> [Exercise passage]:
- - - - -

So what is this action that must be done to choose to use the new Command Level? It’s an extra parameter on the strmqm command. Note that when you issue this command it only alters the Command Level, it doesn’t actually start the queue manager. So once complete, you must then issue a normal strmqm command.

strmqm -e CMDLEVEL=801 QM2

When you issue this command to upgrade the Command Level with the above command, you’ll see a message confirming this at the end of the start-up messages.

WebSphere MQ queue manager ‘QM2’ starting.

The queue manager is associated with installation ‘800FP2’.

5 log records accessed on queue manager ‘QM2’ during the log replay phase.

Log replay for queue manager ‘QM2’ complete.

Transaction manager state recovered for queue manager ‘QM2’.

Migrating objects for queue manager ‘QM2’.

Default objects statistics : 3 created. 0 replaced. 0 failed.

New functions up to command level 801 enabled.

As you can see from the above messages, this also migrates the queue manager. This is always the case the first time a queue manager starts up with a new command level, and is true whether the change to the command level was caused as the result of a version-to-version upgrade, or this method of selecting a command level delivered in a Fix Pack. Remember that migration is never reversible. You can read more in Maintenance, upgrade, and migration.

This post equally applies if you need an 802 queue manager, just change the number accordingly. The 802 Command Level was released with V8.0.0 Fix Pack 3.

Now you have an 801 queue manager! To find out what you can do with it, read What’s in Command Level 801

IBM Certified Specialist

Morag Hughson is a Certified IBM MQ Specialist
IBM Certified System Administrator – MQ V8.0
Find her on: LinkedIn: http://uk.linkedin.com/in/moraghughson   Twitter: https://twitter.com/MoragHughson   SlideShare: http://www.slideshare.net/moraghughson


2 thoughts on “What is an 801 Queue Manager?

- - - - -

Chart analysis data
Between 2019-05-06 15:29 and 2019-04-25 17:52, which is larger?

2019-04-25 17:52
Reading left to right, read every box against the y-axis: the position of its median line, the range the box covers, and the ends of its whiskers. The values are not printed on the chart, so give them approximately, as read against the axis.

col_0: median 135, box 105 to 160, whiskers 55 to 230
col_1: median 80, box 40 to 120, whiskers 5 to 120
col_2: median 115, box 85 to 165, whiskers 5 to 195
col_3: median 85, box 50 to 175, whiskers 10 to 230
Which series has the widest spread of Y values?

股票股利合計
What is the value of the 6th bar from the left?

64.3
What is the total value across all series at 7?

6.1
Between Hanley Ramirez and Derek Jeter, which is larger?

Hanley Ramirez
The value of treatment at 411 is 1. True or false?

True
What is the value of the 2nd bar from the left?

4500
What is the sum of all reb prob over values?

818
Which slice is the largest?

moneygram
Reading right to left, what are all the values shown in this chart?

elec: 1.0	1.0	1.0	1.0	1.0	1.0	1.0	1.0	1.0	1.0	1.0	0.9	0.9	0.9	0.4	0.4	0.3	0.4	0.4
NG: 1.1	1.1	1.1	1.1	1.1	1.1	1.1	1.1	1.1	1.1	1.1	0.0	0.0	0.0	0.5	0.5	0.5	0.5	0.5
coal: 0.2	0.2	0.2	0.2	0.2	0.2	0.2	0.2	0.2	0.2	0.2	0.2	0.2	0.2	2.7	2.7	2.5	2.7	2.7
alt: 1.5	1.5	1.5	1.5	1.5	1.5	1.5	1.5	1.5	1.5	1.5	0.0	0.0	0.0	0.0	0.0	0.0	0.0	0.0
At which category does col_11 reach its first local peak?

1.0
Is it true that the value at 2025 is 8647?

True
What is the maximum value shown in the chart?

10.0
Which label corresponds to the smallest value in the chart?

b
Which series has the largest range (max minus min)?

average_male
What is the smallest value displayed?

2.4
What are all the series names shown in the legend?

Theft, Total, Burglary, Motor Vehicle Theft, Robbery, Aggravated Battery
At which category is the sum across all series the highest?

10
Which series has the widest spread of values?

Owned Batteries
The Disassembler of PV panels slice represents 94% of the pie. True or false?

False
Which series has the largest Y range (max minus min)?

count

- - - - -

Output, word for word, the stretch of the MQ command level passage from "WebSphere MQ queue" through "replaced. 0 failed.". The chart analysis data has no connection to the MQ command level passage.

> [Solution]:
WebSphere MQ queue manager ‘QM2’ starting.

The queue manager is associated with installation ‘800FP2’.

5 log records accessed on queue manager ‘QM2’ during the log replay phase.

Log replay for queue manager ‘QM2’ complete.

Transaction manager state recovered for queue manager ‘QM2’.

Migrating objects for queue manager ‘QM2’.

Default objects statistics : 3 created. 0 replaced. 0 failed.